In the end, you will end up with two classifications and two risk scores - at the analysis and treatment phase. Based on the classification coordinates, eramba will know which position on the matrix your risk sits in and apply the label you defined.

For the most part, Risks are problems waiting to occur, and it makes sense to plan what actions will be taken when they take place. For every Risk, you can set a procedure (which comes from the Policy module) that describes how the Risk should be responded to.

We have not mentioned anything in regard to Risk Identification, this is because people do it in different ways (interviews, etc). eramba has a specific module called Online Assessments that can be used to upload any type of questionnaire with drop downs, open text answers, scoring, conditional questions, etc which can later be sent to people inside or outside your organisation. 

The screenshot above shows the portal with a questionnaire which as you can see has been split into five different chapters. Feedback received on this portal can be used as input to your Risks Identification process.

So far, we discussed creating and reviewing risks in the register, but there is a lot more to it. You can use notifications to trigger emails or REST APIs to notify when reviews are due, say, one, five, or 10 days before and after the deadline.

You can create filters that will let you know what risks are expired, what reviews are due in the next couple of weeks, the top-10 risks, new risks, and so on. There are a million combinations available to you.

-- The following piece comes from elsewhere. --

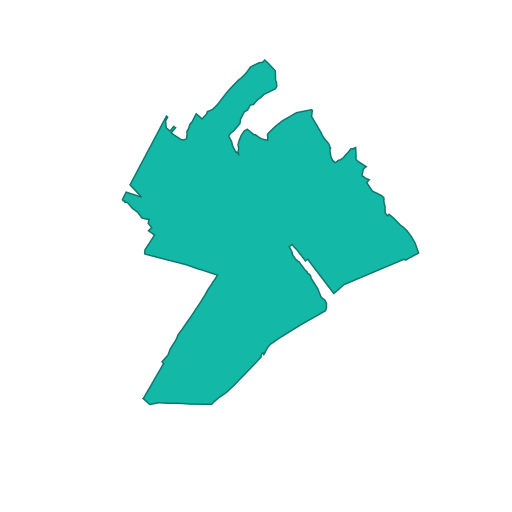 outline of Tenango del Aire, México, Mexico, rotated 296°
{"feature_id": "50627088B51440180010227", "entity_name": "Tenango del Aire", "entity_type": "district", "adm_level": 2, "iso_a3": "MEX", "parent_name": "Mexico", "parent_adm1": "México", "projection": "robinson", "projection_center": [-98.865, 19.149], "detail": "fine", "context": "isolated", "style": "filled", "palette": "teal", "viewbox_px": 512, "rotation_deg": 296, "n_neighbors": 0, "source": "geoboundaries", "source_scale": "gbopen_adm2", "svg_char_len": 5014}
<svg xmlns="http://www.w3.org/2000/svg" viewBox="0 0 512 512"><g transform="rotate(296 256 256)"><path d="M436.0,177.9L433.0,177.1L431.1,174.1L427.3,171.1L423.4,168.2L416.3,167.0L409.2,164.6L406.9,163.3L405.1,162.7L399.4,160.8L392.3,158.6L388.2,157.7L383.5,156.7L375.6,155.1L368.4,152.6L364.5,149.0L361.7,149.4L358.3,148.2L355.6,147.6L357.3,141.1L357.6,139.9L357.1,139.9L350.1,139.8L348.5,139.7L347.5,139.7L347.5,139.4L347.2,139.2L346.4,139.1L345.8,139.1L345.4,138.9L344.5,139.0L343.7,139.1L342.5,139.3L340.2,139.5L339.0,139.4L338.3,139.3L337.8,139.4L337.3,139.5L336.6,139.7L335.6,140.5L335.0,141.0L334.5,141.0L333.7,141.1L333.1,141.3L332.3,141.9L331.5,142.0L330.8,142.0L330.0,141.5L329.4,141.0L328.7,140.0L328.5,139.6L328.2,139.1L328.1,138.6L327.8,138.0L327.9,136.7L329.3,125.8L336.0,127.5L336.3,125.2L330.7,124.0L331.8,119.1L337.9,115.5L342.0,115.8L342.5,114.2L335.3,113.9L328.2,113.7L324.7,113.6L321.6,113.5L315.4,113.3L308.4,113.1L301.5,112.8L294.6,112.6L288.4,112.4L283.6,112.2L279.4,112.1L271.4,111.8L264.7,111.6L261.7,119.6L258.7,127.6L256.5,111.3L248.2,111.2L247.3,112.5L247.9,114.0L246.8,114.7L247.7,117.1L244.7,123.8L243.3,130.9L240.2,136.6L240.8,140.1L241.5,142.5L242.1,143.7L238.1,144.8L235.8,149.8L231.6,148.3L230.3,155.7L225.0,155.0L220.7,154.5L213.0,153.5L209.9,154.5L209.1,155.4L210.6,163.0L212.9,174.5L215.3,185.9L217.6,197.4L219.0,209.7L219.6,212.5L221.9,229.8L217.2,229.3L215.0,228.9L212.4,228.6L209.7,228.3L208.0,228.0L206.1,227.7L203.8,227.5L199.3,227.3L198.1,227.2L195.3,226.9L193.8,226.8L188.7,226.2L181.2,225.2L177.4,224.7L170.3,223.7L168.0,223.3L160.9,222.2L157.3,221.7L151.3,220.5L150.4,220.5L147.5,220.8L144.1,220.8L140.9,220.3L139.9,220.2L135.1,219.7L128.3,220.3L124.0,219.1L119.8,217.9L118.7,220.2L117.2,219.9L111.5,219.6L106.4,219.2L100.5,218.8L93.1,218.3L89.5,218.0L82.4,217.5L80.0,217.4L78.4,216.9L78.2,217.8L76.3,224.5L76.0,225.8L79.1,229.7L81.6,233.1L85.5,242.5L88.5,248.6L90.6,253.1L94.4,262.6L94.5,262.7L98.0,270.1L99.7,273.7L103.2,281.1L105.9,281.9L111.1,284.2L111.4,284.3L112.4,284.8L113.2,285.1L119.7,288.9L123.3,290.3L130.5,293.1L136.9,295.1L144.1,297.5L147.7,298.6L151.3,299.8L158.4,302.1L162.9,303.5L167.5,304.9L168.3,304.1L171.4,304.3L172.0,305.2L171.0,306.2L172.3,306.4L173.4,306.4L175.3,306.4L176.9,306.4L177.8,306.4L178.7,306.6L179.7,306.7L180.7,306.9L181.7,307.3L183.0,307.6L184.4,308.4L185.0,308.8L185.8,309.3L191.9,312.6L197.9,316.4L202.3,319.2L203.3,319.8L205.5,321.2L206.2,321.6L208.1,322.8L211.3,324.9L213.9,326.5L216.2,328.0L223.1,332.8L225.0,334.1L226.2,334.9L231.3,338.4L234.6,340.6L235.1,341.0L235.5,341.3L237.3,342.5L238.0,342.3L238.5,342.2L238.7,342.3L239.0,342.2L240.3,342.1L244.3,340.1L246.7,336.9L246.8,335.7L247.5,333.1L247.7,332.4L250.8,329.0L253.8,325.6L255.9,322.2L260.1,315.4L262.1,313.7L263.1,311.5L262.7,310.2L264.0,309.3L265.1,305.8L267.4,301.5L269.7,297.1L269.5,296.4L269.9,294.8L270.3,294.2L270.3,293.2L273.4,288.0L274.9,287.2L275.1,286.9L276.4,285.3L277.8,283.5L278.7,281.8L282.3,283.4L280.7,286.5L279.6,289.9L276.9,295.3L274.5,300.1L273.2,302.6L275.9,303.9L272.6,310.0L268.9,317.4L264.2,326.8L260.1,334.9L256.4,342.4L260.2,344.0L264.7,345.9L269.2,347.8L269.4,348.1L275.1,353.1L280.8,358.0L286.5,363.0L292.2,368.0L297.9,372.9L300.7,375.4L306.4,380.4L312.1,385.3L317.8,390.3L317.9,392.2L323.9,396.5L330.0,400.8L334.3,396.4L337.3,393.4L341.3,387.5L345.0,380.4L346.4,375.9L346.9,372.7L350.3,363.3L351.8,357.3L349.8,356.6L350.5,354.9L350.9,354.0L351.2,353.4L351.7,353.1L352.1,352.8L357.0,350.3L357.5,349.9L359.9,347.9L360.7,347.3L361.3,346.8L361.5,346.7L361.8,346.6L362.2,346.6L364.4,345.4L365.3,342.3L365.4,337.5L365.4,337.1L365.3,333.0L365.7,331.5L370.5,323.3L374.2,324.3L373.9,319.9L374.5,317.9L374.3,316.9L374.9,315.9L378.6,315.0L381.3,314.4L383.5,315.4L384.6,316.0L384.9,313.4L385.9,305.4L387.0,303.1L389.0,302.5L397.2,298.0L396.2,297.0L394.7,296.5L394.8,295.7L394.4,294.9L394.2,294.4L393.2,294.1L390.0,293.5L385.0,291.9L382.7,291.5L379.5,289.7L377.7,287.8L376.4,287.5L374.5,286.2L375.3,284.2L374.9,283.8L376.8,281.3L377.7,280.2L378.3,279.7L381.1,277.6L382.0,276.9L382.8,276.5L384.7,275.6L385.6,275.8L386.3,274.6L387.6,273.6L388.9,271.9L391.7,265.6L393.4,262.8L395.1,260.8L398.2,256.2L400.5,252.8L406.0,244.4L407.4,244.4L409.2,243.5L411.4,243.0L411.9,241.9L407.3,235.8L402.6,229.6L399.0,227.2L395.4,224.8L391.8,222.3L389.1,220.5L384.6,218.3L381.0,216.6L374.5,214.2L371.2,213.1L369.4,213.4L368.6,214.2L365.1,215.8L363.6,209.3L363.9,207.8L363.8,207.6L364.8,202.0L364.1,201.5L364.1,201.0L366.1,192.6L365.6,192.3L363.2,190.6L357.8,189.9L353.0,190.2L348.2,191.0L344.8,193.5L342.5,193.9L339.9,195.7L340.8,193.2L340.7,193.2L340.5,192.3L342.8,189.2L345.1,186.3L347.9,184.2L349.1,182.6L351.7,178.8L355.3,179.4L358.3,181.0L363.4,182.3L368.1,183.5L372.4,182.1L380.2,182.3L383.5,184.4L389.2,184.7L391.1,187.3L397.1,188.9L400.4,190.8L404.9,192.3L405.6,193.0L411.7,197.7L414.7,200.1L417.3,200.4L421.4,198.1L421.5,198.0L422.2,196.7L426.6,194.5L430.9,192.2L432.4,188.2L434.1,183.7L436.0,177.9Z" fill="#14b8a6" stroke="#0f766e" stroke-width="1.5"/></g></svg>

Any filter you create can be exported as a CSV or sent to you as often as you want over email, so you won't even have to log in to the system to know what is going on. 

Reports are also available as charts. These are shipped with standard reports and let you know visually what is going on.

You can create your reports with a report builder based on widgets that you drag and drop into a template. You can use text, tables, filters, and charts that we ship with.

The outcome will be a graphical report with your desired data. These reports can also be sent over email in PDF format as often as you want, so you don't have to log into the system.


 

You can flag items based on your conditions: when a risk expires, when a review is missing evidence, when a risk is too high when the mitigation elements are untested or not working, etc. We use statuses across all modules to highlight these flags, and we ship with hundreds of them preconfigured for you.

But you can also create your statuses based on your conditions, and again, you have access to thousands of possibilities with the status configuration tool.

Every time a status matches (or fails to match) your conditions, a label will be applied to the risk. You can optionally trigger emails and REST APIs, too. For example, you can notify the risk owner and stakeholder of a risk when the score becomes too high. The options are endless, and it is really up to you what level of complexity you wish to use.

Eramba uses web forms to create things, and these forms have been preset for you. The good news is that eramba ships with custom fields on every module, so you can add, hide, rename, and move around fields on the form in almost any way you want.
 


 

A user-friendly interface lets you do all of the work without needing to know how to code software.

As explained, REST APIs can be triggered from eramba to other systems using notifications. You set the condition (from a preset notification or status defined by your logic), and when it matches, eramba will trigger the REST based on your endpoint url, headers, payload, etc. Eramba can also receive REST API calls to create, update, delete, or list risks.

We use Swagger, so our documentation is automatically created no matter what we change on our software.